WHAT YOU NEED TO DO: Copy out all the records exactly.

[START RAW DATA]

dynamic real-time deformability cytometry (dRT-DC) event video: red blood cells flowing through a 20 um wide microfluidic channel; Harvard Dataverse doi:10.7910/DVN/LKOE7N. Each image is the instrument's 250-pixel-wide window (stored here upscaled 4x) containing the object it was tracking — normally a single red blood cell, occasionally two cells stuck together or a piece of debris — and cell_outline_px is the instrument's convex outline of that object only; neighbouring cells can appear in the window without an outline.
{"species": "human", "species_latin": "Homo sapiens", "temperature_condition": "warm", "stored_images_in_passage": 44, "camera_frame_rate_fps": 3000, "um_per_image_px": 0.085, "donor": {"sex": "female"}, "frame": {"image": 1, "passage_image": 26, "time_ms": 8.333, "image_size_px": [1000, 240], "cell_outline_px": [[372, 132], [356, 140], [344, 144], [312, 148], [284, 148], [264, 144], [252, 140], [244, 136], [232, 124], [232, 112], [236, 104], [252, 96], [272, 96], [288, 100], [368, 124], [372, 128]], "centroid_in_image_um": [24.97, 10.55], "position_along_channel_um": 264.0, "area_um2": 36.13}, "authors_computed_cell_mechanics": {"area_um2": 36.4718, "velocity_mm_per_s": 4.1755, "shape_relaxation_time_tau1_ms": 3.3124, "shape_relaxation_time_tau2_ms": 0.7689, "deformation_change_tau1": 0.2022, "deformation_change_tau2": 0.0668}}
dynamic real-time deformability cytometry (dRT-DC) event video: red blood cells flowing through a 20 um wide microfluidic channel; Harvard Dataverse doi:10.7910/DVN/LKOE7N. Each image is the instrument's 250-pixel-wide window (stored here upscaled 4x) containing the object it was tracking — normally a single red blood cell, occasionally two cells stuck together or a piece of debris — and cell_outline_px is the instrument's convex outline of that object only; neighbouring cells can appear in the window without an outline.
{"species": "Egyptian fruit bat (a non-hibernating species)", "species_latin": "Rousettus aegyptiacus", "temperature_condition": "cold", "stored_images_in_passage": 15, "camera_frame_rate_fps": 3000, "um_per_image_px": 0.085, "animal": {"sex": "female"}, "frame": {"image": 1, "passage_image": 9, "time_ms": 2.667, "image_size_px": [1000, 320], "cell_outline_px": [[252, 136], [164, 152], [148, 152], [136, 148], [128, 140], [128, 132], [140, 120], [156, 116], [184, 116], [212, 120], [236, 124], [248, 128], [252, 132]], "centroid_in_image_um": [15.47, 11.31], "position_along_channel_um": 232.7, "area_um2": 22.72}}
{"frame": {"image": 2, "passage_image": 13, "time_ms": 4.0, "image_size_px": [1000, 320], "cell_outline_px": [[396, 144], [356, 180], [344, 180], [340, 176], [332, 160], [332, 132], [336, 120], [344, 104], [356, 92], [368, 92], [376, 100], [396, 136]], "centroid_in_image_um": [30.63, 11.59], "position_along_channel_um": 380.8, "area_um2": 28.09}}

[END RAW DATA]

WRITTEN RESPONSE:
dynamic real-time deformability cytometry (dRT-DC) event video: red blood cells flowing through a 20 um wide microfluidic channel; Harvard Dataverse doi:10.7910/DVN/LKOE7N. Each image is the instrument's 250-pixel-wide window (stored here upscaled 4x) containing the object it was tracking — normally a single red blood cell, occasionally two cells stuck together or a piece of debris — and cell_outline_px is the instrument's convex outline of that object only; neighbouring cells can appear in the window without an outline.
{"species": "human", "species_latin": "Homo sapiens", "temperature_condition": "warm", "stored_images_in_passage": 44, "camera_frame_rate_fps": 3000, "um_per_image_px": 0.085, "donor": {"sex": "female"}, "frame": {"image": 1, "passage_image": 26, "time_ms": 8.333, "image_size_px": [1000, 240], "cell_outline_px": [[372, 132], [356, 140], [344, 144], [312, 148], [284, 148], [264, 144], [252, 140], [244, 136], [232, 124], [232, 112], [236, 104], [252, 96], [272, 96], [288, 100], [368, 124], [372, 128]], "centroid_in_image_um": [24.97, 10.55], "position_along_channel_um": 264.0, "area_um2": 36.13}, "authors_computed_cell_mechanics": {"area_um2": 36.4718, "velocity_mm_per_s": 4.1755, "shape_relaxation_time_tau1_ms": 3.3124, "shape_relaxation_time_tau2_ms": 0.7689, "deformation_change_tau1": 0.2022, "deformation_change_tau2": 0.0668}}
dynamic real-time deformability cytometry (dRT-DC) event video: red blood cells flowing through a 20 um wide microfluidic channel; Harvard Dataverse doi:10.7910/DVN/LKOE7N. Each image is the instrument's 250-pixel-wide window (stored here upscaled 4x) containing the object it was tracking — normally a single red blood cell, occasionally two cells stuck together or a piece of debris — and cell_outline_px is the instrument's convex outline of that object only; neighbouring cells can appear in the window without an outline.
{"species": "Egyptian fruit bat (a non-hibernating species)", "species_latin": "Rousettus aegyptiacus", "temperature_condition": "cold", "stored_images_in_passage": 15, "camera_frame_rate_fps": 3000, "um_per_image_px": 0.085, "animal": {"sex": "female"}, "frame": {"image": 1, "passage_image": 9, "time_ms": 2.667, "image_size_px": [1000, 320], "cell_outline_px": [[252, 136], [164, 152], [148, 152], [136, 148], [128, 140], [128, 132], [140, 120], [156, 116], [184, 116], [212, 120], [236, 124], [248, 128], [252, 132]], "centroid_in_image_um": [15.47, 11.31], "position_along_channel_um": 232.7, "area_um2": 22.72}}
{"frame": {"image": 2, "passage_image": 13, "time_ms": 4.0, "image_size_px": [1000, 320], "cell_outline_px": [[396, 144], [356, 180], [344, 180], [340, 176], [332, 160], [332, 132], [336, 120], [344, 104], [356, 92], [368, 92], [376, 100], [396, 136]], "centroid_in_image_um": [30.63, 11.59], "position_along_channel_um": 380.8, "area_um2": 28.09}}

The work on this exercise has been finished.